* Task objective: If a line of the data below holds the string "праздник", copy it.

* Source material:
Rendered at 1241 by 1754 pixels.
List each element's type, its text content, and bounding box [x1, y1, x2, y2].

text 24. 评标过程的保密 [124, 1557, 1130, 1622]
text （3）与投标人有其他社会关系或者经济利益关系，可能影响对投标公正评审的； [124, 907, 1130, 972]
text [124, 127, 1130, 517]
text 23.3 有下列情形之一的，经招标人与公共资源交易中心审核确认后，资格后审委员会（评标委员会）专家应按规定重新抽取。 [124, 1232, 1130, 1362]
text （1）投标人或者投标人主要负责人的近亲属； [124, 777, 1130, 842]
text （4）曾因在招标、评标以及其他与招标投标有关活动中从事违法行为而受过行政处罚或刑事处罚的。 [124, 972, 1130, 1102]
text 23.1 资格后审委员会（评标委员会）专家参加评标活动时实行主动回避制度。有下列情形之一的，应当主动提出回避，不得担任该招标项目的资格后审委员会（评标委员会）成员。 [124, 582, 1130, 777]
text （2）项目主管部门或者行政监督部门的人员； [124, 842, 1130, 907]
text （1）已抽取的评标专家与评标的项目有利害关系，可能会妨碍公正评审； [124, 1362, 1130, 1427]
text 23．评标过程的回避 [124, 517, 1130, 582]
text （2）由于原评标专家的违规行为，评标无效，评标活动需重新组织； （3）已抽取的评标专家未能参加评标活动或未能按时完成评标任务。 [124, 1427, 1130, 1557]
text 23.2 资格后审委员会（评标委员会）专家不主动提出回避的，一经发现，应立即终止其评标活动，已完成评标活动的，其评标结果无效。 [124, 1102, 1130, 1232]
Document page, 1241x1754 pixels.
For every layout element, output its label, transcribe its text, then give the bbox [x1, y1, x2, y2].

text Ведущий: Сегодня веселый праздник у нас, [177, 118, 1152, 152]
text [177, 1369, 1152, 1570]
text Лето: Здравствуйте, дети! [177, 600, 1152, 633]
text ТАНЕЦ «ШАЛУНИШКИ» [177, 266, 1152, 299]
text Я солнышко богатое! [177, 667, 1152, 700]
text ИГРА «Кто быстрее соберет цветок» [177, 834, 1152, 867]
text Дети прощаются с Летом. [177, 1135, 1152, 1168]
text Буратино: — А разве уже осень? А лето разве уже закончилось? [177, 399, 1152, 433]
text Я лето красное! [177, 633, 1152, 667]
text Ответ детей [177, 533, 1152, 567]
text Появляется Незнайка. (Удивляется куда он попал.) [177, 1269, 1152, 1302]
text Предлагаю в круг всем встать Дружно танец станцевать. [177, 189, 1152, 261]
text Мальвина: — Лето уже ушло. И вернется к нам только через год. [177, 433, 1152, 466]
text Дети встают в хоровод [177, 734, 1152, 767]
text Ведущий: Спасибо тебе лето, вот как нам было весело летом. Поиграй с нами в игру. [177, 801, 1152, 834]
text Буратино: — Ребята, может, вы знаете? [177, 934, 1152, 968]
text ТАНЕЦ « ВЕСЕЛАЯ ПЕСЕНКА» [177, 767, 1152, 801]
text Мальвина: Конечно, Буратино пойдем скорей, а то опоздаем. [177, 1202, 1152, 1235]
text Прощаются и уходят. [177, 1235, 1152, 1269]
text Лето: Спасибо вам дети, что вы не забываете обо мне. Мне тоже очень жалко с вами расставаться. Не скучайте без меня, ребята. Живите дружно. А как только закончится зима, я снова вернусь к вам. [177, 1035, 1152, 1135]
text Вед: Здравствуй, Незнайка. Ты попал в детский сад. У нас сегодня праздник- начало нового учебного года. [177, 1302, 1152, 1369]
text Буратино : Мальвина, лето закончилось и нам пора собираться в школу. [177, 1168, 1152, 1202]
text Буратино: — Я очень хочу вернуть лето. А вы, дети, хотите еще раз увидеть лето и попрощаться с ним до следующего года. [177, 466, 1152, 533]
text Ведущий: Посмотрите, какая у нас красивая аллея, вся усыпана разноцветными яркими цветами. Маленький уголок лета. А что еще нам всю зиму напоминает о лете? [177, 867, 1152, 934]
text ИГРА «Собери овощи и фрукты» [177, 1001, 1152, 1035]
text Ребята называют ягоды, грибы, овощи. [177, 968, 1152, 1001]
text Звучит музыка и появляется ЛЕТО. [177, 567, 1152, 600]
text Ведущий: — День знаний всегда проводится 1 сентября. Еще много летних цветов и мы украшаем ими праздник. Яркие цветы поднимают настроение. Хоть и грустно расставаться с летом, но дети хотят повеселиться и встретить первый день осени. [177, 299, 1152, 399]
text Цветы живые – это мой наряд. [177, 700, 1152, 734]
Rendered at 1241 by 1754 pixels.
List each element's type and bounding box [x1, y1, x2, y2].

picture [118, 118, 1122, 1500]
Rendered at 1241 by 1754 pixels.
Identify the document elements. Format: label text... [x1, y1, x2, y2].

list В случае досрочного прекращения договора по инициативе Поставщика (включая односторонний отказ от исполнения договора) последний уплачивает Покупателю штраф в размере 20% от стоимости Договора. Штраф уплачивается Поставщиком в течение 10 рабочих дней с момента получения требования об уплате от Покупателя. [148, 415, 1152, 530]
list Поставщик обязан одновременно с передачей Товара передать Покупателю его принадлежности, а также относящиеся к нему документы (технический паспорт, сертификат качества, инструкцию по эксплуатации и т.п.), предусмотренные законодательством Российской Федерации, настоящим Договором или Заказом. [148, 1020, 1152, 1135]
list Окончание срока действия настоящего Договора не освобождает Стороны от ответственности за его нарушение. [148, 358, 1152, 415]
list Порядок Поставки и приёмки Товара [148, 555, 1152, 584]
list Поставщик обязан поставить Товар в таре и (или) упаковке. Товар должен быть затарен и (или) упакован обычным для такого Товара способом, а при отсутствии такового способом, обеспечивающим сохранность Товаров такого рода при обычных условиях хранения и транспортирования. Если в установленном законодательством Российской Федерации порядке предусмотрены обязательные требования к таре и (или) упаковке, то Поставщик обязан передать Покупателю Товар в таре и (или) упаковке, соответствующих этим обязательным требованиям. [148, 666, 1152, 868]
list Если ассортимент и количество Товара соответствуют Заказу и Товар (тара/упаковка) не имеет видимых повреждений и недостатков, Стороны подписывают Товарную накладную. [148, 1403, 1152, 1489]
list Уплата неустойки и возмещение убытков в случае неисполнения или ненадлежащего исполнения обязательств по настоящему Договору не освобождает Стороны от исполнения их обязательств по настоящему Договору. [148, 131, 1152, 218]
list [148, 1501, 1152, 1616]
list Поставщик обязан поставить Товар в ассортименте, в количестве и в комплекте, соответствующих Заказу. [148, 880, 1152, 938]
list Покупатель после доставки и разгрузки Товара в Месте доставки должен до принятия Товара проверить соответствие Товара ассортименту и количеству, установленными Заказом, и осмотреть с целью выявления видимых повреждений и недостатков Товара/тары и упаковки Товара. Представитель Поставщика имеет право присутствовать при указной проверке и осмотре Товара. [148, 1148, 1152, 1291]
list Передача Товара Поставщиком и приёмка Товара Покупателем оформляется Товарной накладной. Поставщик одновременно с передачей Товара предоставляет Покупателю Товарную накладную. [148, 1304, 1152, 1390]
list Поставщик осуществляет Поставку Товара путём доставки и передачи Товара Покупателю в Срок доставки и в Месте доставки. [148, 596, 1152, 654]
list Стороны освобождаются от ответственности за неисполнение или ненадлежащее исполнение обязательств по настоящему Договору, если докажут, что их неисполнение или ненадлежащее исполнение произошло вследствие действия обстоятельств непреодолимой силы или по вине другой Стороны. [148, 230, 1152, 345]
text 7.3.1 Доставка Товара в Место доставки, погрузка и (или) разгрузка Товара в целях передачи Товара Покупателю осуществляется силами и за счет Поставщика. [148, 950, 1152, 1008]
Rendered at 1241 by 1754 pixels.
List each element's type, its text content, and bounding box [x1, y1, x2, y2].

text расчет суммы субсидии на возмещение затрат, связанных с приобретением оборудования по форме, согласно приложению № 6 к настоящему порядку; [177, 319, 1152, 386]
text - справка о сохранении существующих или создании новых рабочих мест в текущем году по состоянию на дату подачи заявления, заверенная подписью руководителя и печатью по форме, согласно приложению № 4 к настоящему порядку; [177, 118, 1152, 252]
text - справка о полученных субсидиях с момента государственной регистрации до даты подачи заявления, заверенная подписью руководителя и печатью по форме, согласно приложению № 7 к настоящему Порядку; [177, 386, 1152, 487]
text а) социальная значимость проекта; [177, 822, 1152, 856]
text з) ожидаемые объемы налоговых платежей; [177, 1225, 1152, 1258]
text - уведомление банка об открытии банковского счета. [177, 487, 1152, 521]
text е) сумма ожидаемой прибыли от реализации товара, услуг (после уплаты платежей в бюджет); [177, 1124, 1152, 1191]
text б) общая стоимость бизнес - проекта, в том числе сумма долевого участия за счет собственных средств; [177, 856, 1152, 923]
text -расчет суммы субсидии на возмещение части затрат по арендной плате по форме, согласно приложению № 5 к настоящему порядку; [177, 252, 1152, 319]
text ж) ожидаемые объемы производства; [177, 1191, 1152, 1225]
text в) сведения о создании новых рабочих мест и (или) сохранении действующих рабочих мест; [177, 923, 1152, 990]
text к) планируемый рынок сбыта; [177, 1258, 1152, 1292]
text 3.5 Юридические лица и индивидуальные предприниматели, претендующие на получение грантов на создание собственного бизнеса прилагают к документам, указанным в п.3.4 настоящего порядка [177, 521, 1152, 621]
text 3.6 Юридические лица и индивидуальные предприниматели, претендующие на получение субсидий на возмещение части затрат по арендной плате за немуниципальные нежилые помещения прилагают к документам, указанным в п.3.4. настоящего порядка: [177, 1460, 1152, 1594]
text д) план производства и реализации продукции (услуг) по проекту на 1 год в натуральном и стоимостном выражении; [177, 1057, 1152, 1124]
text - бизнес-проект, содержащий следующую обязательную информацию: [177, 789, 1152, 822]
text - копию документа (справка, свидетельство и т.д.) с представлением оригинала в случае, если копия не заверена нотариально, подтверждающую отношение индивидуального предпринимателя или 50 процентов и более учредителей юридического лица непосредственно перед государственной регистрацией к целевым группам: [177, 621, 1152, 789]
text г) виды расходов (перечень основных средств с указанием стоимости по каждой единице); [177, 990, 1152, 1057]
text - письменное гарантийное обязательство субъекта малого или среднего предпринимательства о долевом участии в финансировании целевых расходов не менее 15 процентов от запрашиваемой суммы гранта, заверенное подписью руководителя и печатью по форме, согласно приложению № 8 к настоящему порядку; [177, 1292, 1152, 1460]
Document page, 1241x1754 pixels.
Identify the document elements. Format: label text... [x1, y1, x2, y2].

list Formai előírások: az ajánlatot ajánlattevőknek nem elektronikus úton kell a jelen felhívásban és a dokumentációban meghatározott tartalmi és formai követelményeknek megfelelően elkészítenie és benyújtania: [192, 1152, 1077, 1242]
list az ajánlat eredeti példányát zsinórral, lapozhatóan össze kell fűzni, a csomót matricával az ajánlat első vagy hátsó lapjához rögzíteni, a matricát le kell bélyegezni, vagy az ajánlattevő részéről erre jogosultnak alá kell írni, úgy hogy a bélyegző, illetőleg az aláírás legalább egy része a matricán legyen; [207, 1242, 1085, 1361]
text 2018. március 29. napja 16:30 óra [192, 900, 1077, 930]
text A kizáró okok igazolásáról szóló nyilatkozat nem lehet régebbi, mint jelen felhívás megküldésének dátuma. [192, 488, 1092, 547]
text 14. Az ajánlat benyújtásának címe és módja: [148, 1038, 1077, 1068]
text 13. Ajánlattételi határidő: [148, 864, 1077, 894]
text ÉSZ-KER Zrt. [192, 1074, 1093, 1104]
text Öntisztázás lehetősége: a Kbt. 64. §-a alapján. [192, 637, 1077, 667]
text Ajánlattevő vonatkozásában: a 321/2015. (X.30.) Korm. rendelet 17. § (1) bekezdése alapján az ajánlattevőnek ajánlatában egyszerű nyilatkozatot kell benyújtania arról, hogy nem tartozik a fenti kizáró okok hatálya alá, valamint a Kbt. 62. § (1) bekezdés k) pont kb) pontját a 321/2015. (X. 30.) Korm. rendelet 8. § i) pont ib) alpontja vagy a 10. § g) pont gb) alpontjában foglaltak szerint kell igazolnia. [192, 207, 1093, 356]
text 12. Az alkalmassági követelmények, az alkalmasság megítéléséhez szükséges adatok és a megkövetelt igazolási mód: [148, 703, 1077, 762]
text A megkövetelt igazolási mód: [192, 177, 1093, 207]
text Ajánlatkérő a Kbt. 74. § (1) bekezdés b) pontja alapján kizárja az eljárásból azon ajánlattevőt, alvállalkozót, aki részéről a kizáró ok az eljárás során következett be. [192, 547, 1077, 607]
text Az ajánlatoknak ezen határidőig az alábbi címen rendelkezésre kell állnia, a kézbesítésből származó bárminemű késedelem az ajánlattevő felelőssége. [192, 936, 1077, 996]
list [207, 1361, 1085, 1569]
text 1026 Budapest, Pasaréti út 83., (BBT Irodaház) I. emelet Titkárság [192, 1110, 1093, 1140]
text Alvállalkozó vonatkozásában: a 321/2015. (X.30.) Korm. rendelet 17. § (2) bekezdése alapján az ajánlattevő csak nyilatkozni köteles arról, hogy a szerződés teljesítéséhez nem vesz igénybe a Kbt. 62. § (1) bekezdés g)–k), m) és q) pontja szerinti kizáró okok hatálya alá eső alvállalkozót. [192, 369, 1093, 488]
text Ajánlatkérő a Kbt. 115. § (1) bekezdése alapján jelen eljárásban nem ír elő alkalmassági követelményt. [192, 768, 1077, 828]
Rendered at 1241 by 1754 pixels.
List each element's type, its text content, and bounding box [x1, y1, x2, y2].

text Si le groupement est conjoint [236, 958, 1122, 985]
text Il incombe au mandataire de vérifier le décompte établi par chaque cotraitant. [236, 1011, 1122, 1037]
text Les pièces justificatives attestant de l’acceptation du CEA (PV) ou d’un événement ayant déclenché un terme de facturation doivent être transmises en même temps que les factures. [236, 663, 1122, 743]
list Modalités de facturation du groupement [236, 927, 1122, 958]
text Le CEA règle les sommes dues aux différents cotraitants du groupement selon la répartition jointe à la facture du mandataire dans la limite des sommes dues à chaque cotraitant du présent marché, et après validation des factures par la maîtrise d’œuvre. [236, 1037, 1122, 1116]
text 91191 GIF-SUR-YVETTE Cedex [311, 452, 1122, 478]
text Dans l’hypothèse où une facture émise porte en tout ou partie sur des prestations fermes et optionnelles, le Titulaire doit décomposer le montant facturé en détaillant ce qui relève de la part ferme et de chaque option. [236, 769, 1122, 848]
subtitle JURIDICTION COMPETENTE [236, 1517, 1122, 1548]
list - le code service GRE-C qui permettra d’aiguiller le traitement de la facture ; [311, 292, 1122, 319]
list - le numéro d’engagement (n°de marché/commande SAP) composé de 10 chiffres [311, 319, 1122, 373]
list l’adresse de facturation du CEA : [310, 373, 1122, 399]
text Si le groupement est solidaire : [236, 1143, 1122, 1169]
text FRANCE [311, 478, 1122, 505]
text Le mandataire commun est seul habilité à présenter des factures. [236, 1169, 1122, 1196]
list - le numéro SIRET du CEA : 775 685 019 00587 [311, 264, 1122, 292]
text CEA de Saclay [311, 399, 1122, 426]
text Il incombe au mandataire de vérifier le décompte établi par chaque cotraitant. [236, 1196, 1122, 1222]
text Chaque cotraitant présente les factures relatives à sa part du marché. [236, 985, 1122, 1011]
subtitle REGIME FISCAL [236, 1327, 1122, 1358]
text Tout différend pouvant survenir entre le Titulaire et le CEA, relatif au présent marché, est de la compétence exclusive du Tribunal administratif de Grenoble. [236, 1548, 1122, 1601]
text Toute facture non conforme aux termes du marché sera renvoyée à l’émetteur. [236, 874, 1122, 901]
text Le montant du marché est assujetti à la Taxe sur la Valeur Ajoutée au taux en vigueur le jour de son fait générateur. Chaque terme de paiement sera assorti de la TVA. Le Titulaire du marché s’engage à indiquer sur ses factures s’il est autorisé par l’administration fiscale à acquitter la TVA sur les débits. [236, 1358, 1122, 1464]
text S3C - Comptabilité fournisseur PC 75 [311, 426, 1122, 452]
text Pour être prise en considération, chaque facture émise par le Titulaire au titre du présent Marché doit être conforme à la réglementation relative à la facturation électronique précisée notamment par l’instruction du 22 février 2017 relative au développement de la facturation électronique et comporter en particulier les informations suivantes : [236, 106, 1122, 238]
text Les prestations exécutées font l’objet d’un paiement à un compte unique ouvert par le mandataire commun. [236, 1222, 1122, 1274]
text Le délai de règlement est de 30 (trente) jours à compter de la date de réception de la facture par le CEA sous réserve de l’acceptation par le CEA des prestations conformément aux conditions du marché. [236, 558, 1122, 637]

* Written answer:
text Ведущий: Сегодня веселый праздник у нас, [177, 118, 1152, 152]
text Вед: Здравствуй, Незнайка. Ты попал в детский сад. У нас сегодня праздник- начало нового учебного года. [177, 1302, 1152, 1369]
text Ведущий: — День знаний всегда проводится 1 сентября. Еще много летних цветов и мы украшаем ими праздник. Яркие цветы поднимают настроение. Хоть и грустно расставаться с летом, но дети хотят повеселиться и встретить первый день осени. [177, 299, 1152, 399]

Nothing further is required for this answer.